- _Short task_: Please copy the records below without any changes, taking everything from the line containing "genus: Glareola" down to the line containing "family: Goodeniaceae", both included, and nothing else.

[Collection entries]
________________________
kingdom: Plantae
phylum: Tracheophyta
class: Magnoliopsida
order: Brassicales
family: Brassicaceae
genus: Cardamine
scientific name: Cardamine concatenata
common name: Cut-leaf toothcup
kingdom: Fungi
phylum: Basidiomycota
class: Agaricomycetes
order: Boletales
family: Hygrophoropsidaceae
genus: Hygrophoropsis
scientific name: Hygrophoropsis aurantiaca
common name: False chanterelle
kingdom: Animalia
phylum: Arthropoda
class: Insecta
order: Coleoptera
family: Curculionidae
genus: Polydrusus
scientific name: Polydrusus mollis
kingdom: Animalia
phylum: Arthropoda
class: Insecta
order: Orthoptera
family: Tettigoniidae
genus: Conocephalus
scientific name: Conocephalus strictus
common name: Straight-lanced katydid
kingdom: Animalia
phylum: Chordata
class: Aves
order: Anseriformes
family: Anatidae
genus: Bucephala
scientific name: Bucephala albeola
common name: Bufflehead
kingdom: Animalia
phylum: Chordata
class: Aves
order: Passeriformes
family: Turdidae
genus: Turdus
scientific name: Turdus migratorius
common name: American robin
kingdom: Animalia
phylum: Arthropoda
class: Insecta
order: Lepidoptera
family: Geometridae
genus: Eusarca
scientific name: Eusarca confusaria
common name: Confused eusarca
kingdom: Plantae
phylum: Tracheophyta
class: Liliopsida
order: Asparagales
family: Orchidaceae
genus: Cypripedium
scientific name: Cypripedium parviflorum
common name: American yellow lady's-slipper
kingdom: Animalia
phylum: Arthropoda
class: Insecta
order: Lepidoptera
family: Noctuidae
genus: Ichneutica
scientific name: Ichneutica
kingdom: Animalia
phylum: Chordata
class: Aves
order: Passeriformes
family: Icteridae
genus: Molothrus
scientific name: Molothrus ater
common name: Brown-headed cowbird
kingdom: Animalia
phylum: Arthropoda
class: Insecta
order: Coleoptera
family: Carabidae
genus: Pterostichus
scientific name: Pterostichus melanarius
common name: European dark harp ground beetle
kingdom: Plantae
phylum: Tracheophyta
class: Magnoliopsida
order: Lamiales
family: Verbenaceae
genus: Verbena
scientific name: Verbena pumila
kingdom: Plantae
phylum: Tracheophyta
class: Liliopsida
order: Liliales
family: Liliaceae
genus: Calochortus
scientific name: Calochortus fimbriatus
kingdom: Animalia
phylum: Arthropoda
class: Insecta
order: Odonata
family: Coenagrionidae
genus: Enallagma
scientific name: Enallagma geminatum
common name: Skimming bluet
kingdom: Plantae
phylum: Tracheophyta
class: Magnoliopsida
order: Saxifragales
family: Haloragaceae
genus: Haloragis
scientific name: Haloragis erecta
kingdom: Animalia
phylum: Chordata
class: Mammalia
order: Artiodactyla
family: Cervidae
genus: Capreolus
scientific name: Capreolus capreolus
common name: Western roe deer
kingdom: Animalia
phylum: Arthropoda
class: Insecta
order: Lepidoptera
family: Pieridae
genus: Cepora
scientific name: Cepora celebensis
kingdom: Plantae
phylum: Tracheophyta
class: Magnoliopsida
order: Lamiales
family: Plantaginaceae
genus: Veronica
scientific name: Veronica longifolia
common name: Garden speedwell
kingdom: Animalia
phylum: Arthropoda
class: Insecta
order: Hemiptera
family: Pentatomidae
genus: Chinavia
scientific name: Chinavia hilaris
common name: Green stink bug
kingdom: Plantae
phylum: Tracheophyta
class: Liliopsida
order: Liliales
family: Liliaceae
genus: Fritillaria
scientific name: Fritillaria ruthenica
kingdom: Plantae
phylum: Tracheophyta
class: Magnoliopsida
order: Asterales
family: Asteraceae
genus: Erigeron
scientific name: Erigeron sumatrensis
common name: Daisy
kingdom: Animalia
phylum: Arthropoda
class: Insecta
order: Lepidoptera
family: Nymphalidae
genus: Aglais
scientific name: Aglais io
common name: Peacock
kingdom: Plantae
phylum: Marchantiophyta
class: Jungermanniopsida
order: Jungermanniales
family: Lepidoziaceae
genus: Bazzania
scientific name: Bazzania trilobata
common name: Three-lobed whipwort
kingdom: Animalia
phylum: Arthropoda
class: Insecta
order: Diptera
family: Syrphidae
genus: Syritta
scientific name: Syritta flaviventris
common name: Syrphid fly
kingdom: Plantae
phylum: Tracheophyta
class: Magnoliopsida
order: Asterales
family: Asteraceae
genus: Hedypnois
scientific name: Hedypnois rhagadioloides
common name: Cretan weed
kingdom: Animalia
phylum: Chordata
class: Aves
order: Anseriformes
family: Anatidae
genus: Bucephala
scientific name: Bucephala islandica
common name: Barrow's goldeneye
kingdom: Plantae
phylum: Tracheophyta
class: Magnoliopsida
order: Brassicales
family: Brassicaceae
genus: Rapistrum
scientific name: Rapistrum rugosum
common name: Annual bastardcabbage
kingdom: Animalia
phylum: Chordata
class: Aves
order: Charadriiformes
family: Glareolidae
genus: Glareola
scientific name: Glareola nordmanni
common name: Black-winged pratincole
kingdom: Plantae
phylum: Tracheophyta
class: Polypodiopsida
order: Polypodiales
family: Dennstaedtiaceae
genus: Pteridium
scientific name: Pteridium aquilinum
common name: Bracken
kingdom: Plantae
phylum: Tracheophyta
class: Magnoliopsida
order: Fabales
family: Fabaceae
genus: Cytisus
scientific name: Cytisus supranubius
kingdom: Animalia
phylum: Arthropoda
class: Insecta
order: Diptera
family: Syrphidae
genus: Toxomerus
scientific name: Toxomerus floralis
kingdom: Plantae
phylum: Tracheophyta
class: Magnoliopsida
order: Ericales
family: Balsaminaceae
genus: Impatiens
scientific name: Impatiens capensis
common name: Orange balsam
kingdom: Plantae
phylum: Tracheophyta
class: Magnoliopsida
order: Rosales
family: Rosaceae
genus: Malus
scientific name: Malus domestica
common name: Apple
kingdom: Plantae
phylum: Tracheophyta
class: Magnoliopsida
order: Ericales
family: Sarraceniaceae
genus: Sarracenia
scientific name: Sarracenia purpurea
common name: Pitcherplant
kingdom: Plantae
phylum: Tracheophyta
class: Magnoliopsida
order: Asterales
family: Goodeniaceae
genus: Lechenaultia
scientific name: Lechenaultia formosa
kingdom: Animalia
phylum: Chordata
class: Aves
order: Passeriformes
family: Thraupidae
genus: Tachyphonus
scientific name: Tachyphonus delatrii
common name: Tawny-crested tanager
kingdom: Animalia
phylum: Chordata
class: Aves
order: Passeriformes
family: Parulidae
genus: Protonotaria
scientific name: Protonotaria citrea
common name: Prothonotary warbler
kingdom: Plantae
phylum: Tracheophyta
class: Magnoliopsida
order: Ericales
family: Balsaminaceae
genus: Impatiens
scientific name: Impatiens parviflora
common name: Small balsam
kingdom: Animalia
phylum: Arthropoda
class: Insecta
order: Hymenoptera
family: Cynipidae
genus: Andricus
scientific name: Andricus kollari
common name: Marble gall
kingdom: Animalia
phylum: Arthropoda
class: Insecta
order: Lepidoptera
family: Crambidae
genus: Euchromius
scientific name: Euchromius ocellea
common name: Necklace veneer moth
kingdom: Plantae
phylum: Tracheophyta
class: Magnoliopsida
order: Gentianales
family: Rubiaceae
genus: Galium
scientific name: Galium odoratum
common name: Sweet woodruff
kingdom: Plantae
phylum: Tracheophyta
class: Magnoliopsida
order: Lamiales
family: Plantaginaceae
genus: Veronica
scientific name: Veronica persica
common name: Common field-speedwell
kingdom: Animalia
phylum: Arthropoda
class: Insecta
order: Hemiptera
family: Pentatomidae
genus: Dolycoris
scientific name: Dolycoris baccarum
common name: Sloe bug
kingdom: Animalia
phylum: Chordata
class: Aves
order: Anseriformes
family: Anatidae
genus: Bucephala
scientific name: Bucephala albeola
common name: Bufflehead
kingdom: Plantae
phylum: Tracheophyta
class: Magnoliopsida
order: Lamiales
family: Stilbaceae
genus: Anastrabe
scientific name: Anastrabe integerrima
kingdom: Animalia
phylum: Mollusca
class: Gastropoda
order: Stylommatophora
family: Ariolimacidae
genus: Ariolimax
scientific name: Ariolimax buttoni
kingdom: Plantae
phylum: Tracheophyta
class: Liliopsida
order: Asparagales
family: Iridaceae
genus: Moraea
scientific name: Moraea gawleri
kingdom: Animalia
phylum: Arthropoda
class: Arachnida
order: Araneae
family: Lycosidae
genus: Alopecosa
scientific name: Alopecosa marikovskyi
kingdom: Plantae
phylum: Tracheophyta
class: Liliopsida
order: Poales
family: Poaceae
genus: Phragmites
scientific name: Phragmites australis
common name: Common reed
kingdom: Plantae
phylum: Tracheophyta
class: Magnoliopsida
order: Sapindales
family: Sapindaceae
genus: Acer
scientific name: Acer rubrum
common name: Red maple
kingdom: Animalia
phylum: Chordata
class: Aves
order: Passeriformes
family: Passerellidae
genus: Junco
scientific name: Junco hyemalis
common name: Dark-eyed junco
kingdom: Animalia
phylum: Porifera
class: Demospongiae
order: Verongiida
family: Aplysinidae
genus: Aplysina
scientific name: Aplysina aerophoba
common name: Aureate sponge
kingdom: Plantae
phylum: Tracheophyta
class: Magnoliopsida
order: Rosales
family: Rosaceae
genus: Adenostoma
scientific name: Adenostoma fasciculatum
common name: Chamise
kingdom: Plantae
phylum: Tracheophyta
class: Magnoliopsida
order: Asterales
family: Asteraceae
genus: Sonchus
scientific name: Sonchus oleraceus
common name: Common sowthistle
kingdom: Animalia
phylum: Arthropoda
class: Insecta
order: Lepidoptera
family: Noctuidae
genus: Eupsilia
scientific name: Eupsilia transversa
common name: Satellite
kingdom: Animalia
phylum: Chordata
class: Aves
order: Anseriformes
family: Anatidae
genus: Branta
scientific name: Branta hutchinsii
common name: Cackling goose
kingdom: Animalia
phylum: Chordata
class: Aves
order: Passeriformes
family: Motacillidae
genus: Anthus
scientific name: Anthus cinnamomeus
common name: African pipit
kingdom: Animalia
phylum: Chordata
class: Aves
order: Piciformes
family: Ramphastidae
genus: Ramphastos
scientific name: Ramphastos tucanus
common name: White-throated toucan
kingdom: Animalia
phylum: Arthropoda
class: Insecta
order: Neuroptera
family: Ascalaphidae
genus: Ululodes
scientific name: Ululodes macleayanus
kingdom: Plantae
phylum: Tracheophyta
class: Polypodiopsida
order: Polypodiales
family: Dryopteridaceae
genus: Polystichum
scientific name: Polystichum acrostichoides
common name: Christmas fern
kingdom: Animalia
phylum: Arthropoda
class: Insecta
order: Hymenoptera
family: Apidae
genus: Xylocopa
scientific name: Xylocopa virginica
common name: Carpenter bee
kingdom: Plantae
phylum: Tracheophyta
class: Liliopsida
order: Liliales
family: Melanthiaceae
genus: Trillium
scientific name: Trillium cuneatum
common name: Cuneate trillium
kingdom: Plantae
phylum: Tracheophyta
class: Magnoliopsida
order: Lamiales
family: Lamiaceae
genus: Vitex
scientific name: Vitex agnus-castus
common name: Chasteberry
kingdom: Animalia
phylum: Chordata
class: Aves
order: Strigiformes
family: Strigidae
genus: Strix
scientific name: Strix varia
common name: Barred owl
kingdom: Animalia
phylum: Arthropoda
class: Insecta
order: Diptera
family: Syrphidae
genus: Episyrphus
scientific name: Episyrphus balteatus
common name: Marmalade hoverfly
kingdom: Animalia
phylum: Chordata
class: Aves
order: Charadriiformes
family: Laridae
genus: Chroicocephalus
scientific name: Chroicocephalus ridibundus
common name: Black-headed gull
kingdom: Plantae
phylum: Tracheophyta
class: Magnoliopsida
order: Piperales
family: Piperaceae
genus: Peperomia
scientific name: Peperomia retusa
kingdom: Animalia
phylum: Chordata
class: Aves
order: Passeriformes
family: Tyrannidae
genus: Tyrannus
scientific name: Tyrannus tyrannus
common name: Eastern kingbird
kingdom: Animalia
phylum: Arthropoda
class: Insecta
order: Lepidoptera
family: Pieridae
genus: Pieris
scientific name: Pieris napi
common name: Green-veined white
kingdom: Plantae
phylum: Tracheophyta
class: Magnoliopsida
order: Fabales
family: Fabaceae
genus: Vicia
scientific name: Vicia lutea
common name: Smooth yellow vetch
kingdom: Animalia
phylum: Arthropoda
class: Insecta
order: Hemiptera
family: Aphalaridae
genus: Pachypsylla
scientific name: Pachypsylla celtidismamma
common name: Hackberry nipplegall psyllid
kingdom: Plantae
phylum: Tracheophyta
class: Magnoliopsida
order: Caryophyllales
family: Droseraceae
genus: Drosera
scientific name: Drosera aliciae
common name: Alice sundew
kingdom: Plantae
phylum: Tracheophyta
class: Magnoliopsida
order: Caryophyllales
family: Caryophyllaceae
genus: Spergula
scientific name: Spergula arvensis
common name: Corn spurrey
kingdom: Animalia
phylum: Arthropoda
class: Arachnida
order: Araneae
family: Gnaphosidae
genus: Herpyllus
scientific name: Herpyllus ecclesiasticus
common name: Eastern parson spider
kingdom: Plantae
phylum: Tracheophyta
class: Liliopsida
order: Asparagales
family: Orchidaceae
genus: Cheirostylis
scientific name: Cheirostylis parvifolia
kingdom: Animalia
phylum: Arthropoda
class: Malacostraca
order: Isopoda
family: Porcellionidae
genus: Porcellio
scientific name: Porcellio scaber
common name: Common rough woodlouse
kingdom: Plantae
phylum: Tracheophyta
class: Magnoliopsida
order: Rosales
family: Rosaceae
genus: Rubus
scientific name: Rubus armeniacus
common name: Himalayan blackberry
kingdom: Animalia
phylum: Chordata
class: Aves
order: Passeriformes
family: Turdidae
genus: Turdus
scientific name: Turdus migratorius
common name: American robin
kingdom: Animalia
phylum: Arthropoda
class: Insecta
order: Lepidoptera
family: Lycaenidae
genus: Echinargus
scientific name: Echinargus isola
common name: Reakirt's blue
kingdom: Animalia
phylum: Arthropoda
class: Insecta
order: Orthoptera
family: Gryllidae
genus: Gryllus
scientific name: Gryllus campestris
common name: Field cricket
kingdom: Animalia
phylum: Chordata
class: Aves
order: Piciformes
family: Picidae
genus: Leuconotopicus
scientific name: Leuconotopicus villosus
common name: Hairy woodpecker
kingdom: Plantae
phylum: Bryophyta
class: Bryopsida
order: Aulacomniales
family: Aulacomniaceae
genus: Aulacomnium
________________________
- _Result for this task_:
genus: Glareola
scientific name: Glareola nordmanni
common name: Black-winged pratincole
kingdom: Plantae
phylum: Tracheophyta
class: Polypodiopsida
order: Polypodiales
family: Dennstaedtiaceae
genus: Pteridium
scientific name: Pteridium aquilinum
common name: Bracken
kingdom: Plantae
phylum: Tracheophyta
class: Magnoliopsida
order: Fabales
family: Fabaceae
genus: Cytisus
scientific name: Cytisus supranubius
kingdom: Animalia
phylum: Arthropoda
class: Insecta
order: Diptera
family: Syrphidae
genus: Toxomerus
scientific name: Toxomerus floralis
kingdom: Plantae
phylum: Tracheophyta
class: Magnoliopsida
order: Ericales
family: Balsaminaceae
genus: Impatiens
scientific name: Impatiens capensis
common name: Orange balsam
kingdom: Plantae
phylum: Tracheophyta
class: Magnoliopsida
order: Rosales
family: Rosaceae
genus: Malus
scientific name: Malus domestica
common name: Apple
kingdom: Plantae
phylum: Tracheophyta
class: Magnoliopsida
order: Ericales
family: Sarraceniaceae
genus: Sarracenia
scientific name: Sarracenia purpurea
common name: Pitcherplant
kingdom: Plantae
phylum: Tracheophyta
class: Magnoliopsida
order: Asterales
family: Goodeniaceae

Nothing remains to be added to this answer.